タウリン入りドリンクをレジに持ってきた、やや高齢のお客様から『アリナミン』の場所を尋ねられて売り場をご案内したところ、『アリナミンEXプラス』を常用されているようだったので、同じ処方内容で価格が安い『新パワーアクトEX』を紹介した。
主訴は首の筋が痛むとのことで、別件で内科に通院しているそうだが、首の痛みが気になり検査設備のある整形外科の病院に行き特に問題は無かったとのこと。
病院で薬が出されなかったことに不満があるようだったが、それは悪いことではないとお話しした。
それに検査のために行ったのであるから、治療の薬はまた別の話である。
外用消炎剤を試してみる方法を提案してみたが、内服薬を望まれて『新パワーアクトEX』の購入を決められ、他にタウリン入りドリンクのような栄養ドリンクを飲む方が効果的か尋ねられた。

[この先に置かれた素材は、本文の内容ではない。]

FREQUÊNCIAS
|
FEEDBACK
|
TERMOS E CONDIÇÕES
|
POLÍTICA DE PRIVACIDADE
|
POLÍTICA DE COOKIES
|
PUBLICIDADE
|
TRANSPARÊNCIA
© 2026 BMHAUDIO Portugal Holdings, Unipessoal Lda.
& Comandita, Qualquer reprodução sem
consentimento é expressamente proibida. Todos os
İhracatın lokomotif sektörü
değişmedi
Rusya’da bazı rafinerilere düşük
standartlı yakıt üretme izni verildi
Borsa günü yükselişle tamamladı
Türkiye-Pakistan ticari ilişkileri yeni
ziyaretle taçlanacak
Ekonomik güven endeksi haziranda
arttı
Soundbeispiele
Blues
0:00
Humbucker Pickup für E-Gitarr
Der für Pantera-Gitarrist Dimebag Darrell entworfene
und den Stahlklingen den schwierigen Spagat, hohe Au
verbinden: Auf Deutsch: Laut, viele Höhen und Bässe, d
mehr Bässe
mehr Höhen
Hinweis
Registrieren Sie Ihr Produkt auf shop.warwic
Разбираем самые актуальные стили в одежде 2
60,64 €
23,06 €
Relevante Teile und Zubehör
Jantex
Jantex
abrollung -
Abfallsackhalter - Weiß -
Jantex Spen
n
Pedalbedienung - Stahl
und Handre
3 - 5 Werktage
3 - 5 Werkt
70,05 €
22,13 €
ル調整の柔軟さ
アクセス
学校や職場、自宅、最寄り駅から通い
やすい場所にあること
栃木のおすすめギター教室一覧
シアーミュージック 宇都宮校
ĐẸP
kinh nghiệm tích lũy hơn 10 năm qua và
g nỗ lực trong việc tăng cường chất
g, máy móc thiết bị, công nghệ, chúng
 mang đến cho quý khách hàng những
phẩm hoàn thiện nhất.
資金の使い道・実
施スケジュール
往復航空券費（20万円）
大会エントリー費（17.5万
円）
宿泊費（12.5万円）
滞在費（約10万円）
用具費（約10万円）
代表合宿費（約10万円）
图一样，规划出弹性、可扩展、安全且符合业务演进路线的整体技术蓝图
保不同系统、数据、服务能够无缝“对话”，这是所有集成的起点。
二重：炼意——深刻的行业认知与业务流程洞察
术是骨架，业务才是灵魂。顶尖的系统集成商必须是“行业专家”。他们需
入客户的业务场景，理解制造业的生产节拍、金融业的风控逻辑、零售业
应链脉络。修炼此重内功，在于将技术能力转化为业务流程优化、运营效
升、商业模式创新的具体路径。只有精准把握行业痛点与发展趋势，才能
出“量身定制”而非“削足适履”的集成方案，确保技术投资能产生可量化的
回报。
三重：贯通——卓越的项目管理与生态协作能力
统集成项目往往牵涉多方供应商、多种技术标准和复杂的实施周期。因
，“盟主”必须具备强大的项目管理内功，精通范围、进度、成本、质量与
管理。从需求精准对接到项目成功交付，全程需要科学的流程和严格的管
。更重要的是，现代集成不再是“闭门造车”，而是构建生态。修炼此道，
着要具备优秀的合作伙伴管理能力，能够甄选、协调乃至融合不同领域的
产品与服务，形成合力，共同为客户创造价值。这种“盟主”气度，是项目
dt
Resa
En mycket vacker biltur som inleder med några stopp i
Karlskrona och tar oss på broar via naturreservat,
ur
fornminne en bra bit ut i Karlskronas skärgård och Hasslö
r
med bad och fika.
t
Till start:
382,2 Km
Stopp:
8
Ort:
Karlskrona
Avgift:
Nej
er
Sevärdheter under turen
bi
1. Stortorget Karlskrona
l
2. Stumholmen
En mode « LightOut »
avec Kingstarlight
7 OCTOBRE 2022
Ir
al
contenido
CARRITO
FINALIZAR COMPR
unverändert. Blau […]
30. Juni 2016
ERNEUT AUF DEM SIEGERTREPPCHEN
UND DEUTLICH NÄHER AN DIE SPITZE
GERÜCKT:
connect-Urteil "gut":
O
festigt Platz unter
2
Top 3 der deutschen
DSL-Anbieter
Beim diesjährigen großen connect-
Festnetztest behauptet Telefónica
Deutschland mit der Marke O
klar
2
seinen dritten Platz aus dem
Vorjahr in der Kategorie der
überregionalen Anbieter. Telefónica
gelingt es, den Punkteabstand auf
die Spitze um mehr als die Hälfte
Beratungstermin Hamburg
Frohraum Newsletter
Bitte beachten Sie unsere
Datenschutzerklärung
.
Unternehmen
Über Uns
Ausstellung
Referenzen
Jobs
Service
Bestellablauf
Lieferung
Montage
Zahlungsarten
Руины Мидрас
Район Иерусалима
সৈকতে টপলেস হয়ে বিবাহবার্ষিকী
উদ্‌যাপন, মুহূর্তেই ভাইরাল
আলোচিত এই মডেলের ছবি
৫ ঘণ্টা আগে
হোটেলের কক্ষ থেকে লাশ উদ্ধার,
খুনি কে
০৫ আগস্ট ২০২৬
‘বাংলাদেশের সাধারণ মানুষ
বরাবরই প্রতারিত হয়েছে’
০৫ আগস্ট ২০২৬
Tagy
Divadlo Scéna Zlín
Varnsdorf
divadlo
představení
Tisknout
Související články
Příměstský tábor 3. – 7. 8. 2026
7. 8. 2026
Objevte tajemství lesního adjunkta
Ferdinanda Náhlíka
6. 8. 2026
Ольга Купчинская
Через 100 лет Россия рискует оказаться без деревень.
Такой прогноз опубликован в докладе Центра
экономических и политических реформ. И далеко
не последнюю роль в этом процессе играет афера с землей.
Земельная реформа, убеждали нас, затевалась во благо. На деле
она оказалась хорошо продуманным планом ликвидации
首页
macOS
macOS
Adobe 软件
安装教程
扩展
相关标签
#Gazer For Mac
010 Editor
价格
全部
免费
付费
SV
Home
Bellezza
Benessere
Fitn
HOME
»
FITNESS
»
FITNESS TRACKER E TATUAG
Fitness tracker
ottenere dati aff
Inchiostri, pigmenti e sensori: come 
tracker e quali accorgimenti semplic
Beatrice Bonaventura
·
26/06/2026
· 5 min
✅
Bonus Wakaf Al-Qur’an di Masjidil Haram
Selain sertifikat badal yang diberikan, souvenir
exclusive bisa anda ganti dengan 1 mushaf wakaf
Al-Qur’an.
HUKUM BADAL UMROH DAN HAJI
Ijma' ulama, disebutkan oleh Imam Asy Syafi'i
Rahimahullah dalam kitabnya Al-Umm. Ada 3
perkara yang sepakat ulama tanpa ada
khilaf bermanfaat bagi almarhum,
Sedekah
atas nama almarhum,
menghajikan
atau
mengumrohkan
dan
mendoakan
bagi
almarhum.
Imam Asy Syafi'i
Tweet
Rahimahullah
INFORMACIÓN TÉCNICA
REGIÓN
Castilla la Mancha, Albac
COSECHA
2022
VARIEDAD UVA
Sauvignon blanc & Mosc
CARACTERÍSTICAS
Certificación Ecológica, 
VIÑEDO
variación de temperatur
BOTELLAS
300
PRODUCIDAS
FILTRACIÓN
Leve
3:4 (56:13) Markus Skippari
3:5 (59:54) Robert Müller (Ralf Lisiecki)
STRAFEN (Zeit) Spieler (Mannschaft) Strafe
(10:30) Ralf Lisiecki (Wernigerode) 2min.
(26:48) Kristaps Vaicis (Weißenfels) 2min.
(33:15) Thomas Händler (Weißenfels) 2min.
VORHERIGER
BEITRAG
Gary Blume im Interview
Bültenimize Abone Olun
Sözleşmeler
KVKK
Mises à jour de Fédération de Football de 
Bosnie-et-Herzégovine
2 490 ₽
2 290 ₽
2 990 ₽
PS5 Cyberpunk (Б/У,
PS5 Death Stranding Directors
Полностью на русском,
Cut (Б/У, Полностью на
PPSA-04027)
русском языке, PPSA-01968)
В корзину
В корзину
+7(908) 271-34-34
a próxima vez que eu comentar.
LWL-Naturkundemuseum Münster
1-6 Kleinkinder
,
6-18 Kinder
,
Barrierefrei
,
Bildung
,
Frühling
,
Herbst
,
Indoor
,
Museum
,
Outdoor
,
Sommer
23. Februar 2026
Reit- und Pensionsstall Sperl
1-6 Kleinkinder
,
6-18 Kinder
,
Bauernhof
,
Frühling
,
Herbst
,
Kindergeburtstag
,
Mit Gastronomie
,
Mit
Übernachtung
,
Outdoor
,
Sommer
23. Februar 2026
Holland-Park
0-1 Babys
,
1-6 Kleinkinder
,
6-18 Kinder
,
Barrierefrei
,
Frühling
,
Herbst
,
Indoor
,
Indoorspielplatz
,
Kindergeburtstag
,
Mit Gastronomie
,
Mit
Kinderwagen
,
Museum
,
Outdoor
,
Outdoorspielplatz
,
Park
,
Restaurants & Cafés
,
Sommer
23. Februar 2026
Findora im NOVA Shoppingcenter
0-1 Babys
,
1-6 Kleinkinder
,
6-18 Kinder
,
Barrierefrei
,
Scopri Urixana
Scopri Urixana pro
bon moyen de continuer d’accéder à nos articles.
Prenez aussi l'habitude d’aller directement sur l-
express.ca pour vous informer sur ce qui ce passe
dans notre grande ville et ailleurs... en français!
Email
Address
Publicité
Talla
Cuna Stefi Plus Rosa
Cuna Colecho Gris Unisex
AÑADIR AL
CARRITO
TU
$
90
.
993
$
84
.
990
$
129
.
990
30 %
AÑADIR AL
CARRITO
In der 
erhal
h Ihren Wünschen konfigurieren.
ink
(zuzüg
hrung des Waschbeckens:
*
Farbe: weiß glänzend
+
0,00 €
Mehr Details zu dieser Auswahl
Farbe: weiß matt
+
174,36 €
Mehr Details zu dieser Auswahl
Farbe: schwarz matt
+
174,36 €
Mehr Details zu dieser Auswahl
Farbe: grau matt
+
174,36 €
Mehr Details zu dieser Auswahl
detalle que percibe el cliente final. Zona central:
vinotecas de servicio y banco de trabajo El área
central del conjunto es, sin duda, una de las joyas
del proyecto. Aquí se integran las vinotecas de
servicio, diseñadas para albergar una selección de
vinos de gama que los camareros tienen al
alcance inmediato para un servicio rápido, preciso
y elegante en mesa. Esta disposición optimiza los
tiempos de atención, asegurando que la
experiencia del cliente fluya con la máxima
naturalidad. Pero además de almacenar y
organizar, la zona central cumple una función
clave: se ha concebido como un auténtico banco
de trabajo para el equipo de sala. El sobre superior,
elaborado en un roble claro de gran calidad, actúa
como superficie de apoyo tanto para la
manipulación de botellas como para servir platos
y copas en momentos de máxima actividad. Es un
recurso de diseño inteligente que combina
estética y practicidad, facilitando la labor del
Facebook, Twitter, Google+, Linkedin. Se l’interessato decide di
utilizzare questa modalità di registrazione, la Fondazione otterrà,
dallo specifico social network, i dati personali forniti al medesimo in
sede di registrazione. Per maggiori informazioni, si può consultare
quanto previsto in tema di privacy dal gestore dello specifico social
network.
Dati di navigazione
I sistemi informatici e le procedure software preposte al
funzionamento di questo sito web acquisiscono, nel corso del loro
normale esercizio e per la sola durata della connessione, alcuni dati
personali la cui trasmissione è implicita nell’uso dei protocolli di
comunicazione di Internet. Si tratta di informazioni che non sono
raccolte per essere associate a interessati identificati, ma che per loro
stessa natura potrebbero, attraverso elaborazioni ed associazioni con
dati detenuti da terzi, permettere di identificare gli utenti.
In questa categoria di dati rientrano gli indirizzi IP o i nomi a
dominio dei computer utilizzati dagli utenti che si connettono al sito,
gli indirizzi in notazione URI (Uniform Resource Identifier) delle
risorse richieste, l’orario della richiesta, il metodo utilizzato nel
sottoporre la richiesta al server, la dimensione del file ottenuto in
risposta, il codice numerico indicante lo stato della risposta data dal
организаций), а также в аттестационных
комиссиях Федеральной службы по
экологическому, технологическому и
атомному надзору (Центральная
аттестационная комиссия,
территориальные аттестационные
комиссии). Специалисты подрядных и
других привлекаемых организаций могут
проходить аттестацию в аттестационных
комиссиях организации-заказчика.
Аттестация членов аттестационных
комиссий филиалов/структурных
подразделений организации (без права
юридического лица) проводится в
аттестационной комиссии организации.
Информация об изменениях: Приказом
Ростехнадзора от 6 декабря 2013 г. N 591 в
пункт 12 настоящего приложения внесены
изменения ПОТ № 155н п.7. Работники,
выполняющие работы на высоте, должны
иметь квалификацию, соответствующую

それほど必要ではないとお話ししたが、これから地元のお祭りの準備で疲れそうと言うので、『ユンケル』や『ハイクタンD』といった生薬系のドリンクを紹介した。
『リポビタンD』に代表されるようなタウリン含有の栄養剤は、疲労することで体内で消費してしまうタウリンを補給すれば、疲れが取れるだろうという理屈で、最後のもうひと頑張りとか、これを乗り切れば後は倒れるだけという時に使うのに向いている。
一方、『ユンケル』などの生薬系は体に燃料を補給するだけではなく、血流を整えたりと体の各部のメンテナンスもしてくれるので、これから先がまだ長いとか、これから何かを始めるという時に適している。
もし毎日のようにタウリン系のドリンクを飲んでいるのであれば、その費用を3日分くらいにまとめて生薬系を使う方を私ならお勧めする。
そんなお話をしたら、当初のタウリン入りドリンクの購入をやめて、『新パワーアクトEX』のみをお買い上げいただいた。
あと、成人の娘さんからは『外郎(ういろう)』を貰ったものの、体に合わなかったため飲んでおらず、さりとて薬を人にあげる訳にもいかず、娘さんにも言えなくて溜まる一方というお話。
『外郎』は、小田原の株式会社ういろうで売られている『透頂香(とうちんこう)』のことで、古くは万能薬のように言われていたけれど、「万能」なんて薬は無い。
効能に多くのことが書いてあるのは歴史があるから、『オロナイン軟膏』のように効能の取得が現在よりも容易であった頃に許可を受けたためなのだろう。
生薬構成を調べてみると、「麝香、桂皮、丁香、甘草、樟脳、人参、連砂、薄荷、阿仙、縮砂」で、体を温めつつ清熱して血流改善と補気を行ない、鎮痙攣作用があることが分かるから、効果範囲は広そうではある。
ただ、やや興奮作用もあるように思えるので(昔は気つけ薬としても使われていた)、お客様にはそれが合わなかったのかも。
むやみに薬を人にあげたりしないのは良いことであるとはいえ、何かのおりに娘さんには体に合わなかったということは伝えなければならないだろう。
繰り返すけど、この世には万能薬などは無く、薬には相性というものがあるんである。
『外郎(ういろう)』をお土産として家族などに買う人もいるらしいけど、お菓子の『ういろう』ではないので、薬を人にあげることには責任があり慎重を要することを肝に銘じてもらいたい。
ちなみに私、『外郎売』の口上をそらで言えます(`・∀・´)エッヘン!!←役には立たない
やや高齢のお客様が『ガスモチン』を求めて来店されたが、市販薬ではないことを説明すると、ご主人がお腹にガスが溜まりがちということで、息子さんがネットで調べて買うように勧めたそうな。
代わりの物をと希望され、『ガスール』や『ガスピタン』を案内しようと思ったが、詳しく訊くとご主人は胃がんを患い、多数の薬を服用してると分かり、お薬手帳も持ってきていため、まず担当医に相談するよう勧めた。
『ガスモチン』自体は消化管運動賦活調整薬だが副作用に不整脈がある『シサプリド』の近縁薬剤のため、気軽に使える薬ではない。
息子さんとしては親が困っているからという気持ちで勧めたのかもしれないけど、そうであればより慎重にしてもらいたいところである。
ネットで個人で調べられるようになったのは便利なことではあるものの、もう一歩踏み込んで副作用などを確認することもできるはず。
そして同時に、一歩引いて考えてネットで調べただけで即実行に移さず、専門家に相談してみる一手間を惜しまないことが望ましい。